◆ Activity: Repeat the records verbatim and leave the pictures out of your copy.

◆ Data extracts:
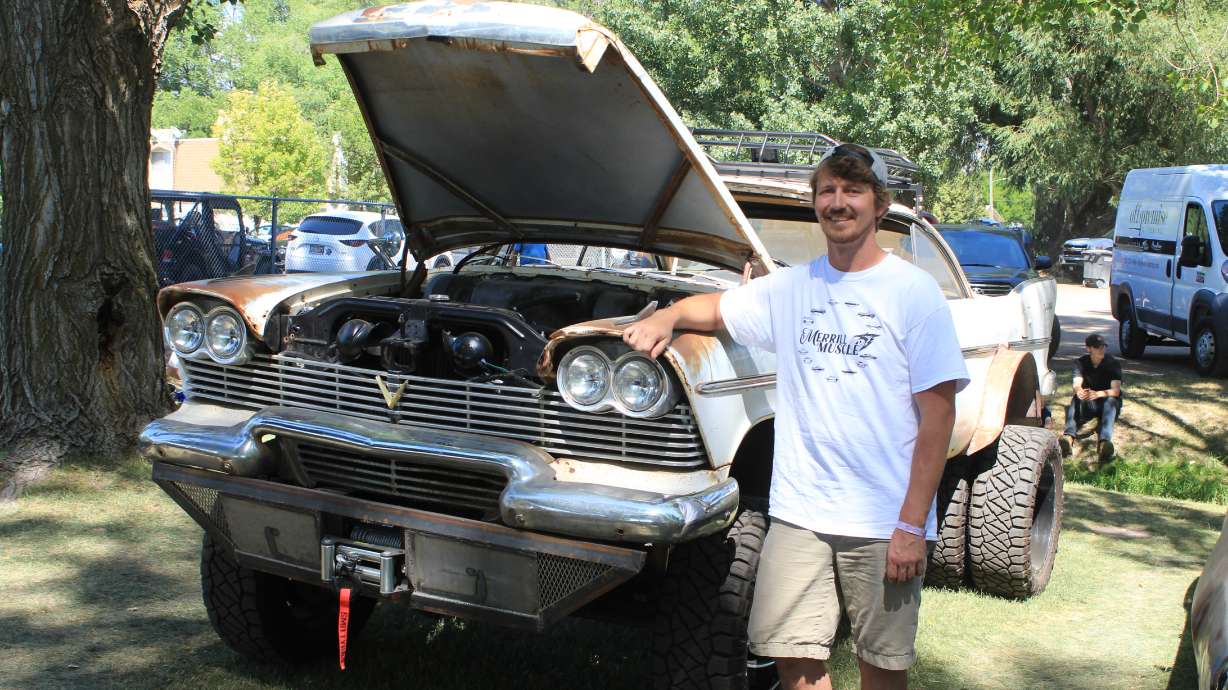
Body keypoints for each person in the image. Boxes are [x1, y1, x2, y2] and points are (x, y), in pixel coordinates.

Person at [623, 143, 968, 690]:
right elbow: (715, 309)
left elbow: (938, 418)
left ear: (879, 205)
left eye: (852, 191)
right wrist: (667, 317)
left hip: (881, 520)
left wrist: (910, 525)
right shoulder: (793, 288)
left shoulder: (914, 294)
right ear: (815, 203)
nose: (838, 202)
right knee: (792, 659)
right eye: (827, 190)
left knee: (882, 666)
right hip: (799, 514)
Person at [1060, 333, 1123, 466]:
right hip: (1090, 401)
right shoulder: (1080, 363)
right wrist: (1080, 392)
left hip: (1105, 400)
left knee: (1110, 401)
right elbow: (1077, 383)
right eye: (1097, 347)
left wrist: (1098, 394)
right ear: (1089, 348)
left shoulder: (1113, 363)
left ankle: (1104, 443)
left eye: (1103, 346)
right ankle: (1068, 438)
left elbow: (1116, 391)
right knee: (1075, 400)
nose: (1101, 349)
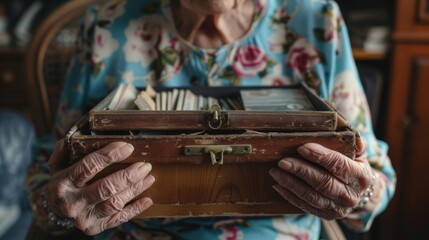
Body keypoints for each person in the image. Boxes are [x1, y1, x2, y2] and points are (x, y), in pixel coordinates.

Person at [26, 0, 396, 239]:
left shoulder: (317, 19)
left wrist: (359, 192)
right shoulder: (105, 26)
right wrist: (57, 207)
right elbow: (46, 179)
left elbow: (378, 179)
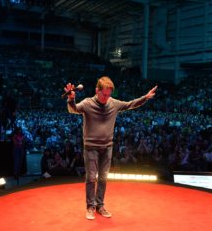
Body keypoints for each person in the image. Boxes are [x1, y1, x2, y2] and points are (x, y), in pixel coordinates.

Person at [65, 76, 157, 220]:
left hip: (107, 147)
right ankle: (90, 207)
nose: (107, 98)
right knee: (91, 177)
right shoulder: (88, 103)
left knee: (102, 178)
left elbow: (130, 104)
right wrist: (71, 99)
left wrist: (145, 97)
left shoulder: (113, 103)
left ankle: (100, 205)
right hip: (91, 147)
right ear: (97, 90)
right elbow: (73, 110)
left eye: (109, 95)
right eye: (104, 94)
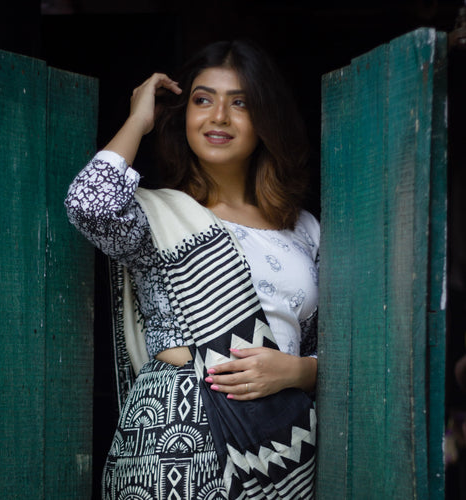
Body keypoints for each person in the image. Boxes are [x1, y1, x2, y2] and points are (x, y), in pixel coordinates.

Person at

◆ Problem solution:
Body keypoints for each person in the image. Boxes are [x1, y1, x2, y2] and points are (x, y), in pixel coordinates.

Person at [623, 143, 968, 690]:
right elbow: (715, 309)
left elbow: (938, 418)
left ear: (879, 205)
left eye: (852, 191)
right wrist: (667, 317)
left hip: (881, 520)
left wrist: (910, 525)
right shoulder: (793, 288)
left shoulder: (914, 294)
right ear: (815, 203)
nose: (838, 202)
right knee: (792, 659)
right eye: (827, 190)
left knee: (882, 666)
right hip: (799, 514)
Person at [1060, 333, 1123, 466]:
right hip: (1090, 401)
right shoulder: (1080, 363)
right wrist: (1080, 392)
left hip: (1105, 400)
left knee: (1110, 401)
right elbow: (1077, 383)
right eye: (1097, 347)
left wrist: (1098, 394)
right ear: (1089, 348)
left shoulder: (1113, 363)
left ankle: (1104, 443)
left eye: (1103, 346)
right ankle: (1068, 438)
left elbow: (1116, 391)
right knee: (1075, 400)
nose: (1101, 349)
Body keypoints for each person in the image. Boxes are [x1, y1, x2, y2] and points are (x, y), in pixel coordinates.

Person at [26, 0, 396, 239]:
left shoulder: (317, 19)
left wrist: (359, 192)
right shoulder: (105, 26)
right wrist: (57, 207)
right elbow: (46, 179)
left elbow: (378, 179)
Body keypoints for each person in the image. Boxes are [x1, y1, x2, y2] and points are (x, y), in pixel coordinates.

Person at [65, 76, 157, 220]:
left hip: (107, 147)
right ankle: (90, 207)
nose: (107, 98)
right knee: (91, 177)
right shoulder: (88, 103)
left knee: (102, 178)
left elbow: (130, 104)
right wrist: (71, 99)
left wrist: (145, 97)
left shoulder: (113, 103)
left ankle: (100, 205)
right hip: (91, 147)
right ear: (97, 90)
right elbow: (73, 110)
left eye: (109, 95)
right eye: (104, 94)
Body keypoints for each person in the image. Boxes are [x1, y1, x2, y2] and points are (x, y), in pixel coordinates.

Person at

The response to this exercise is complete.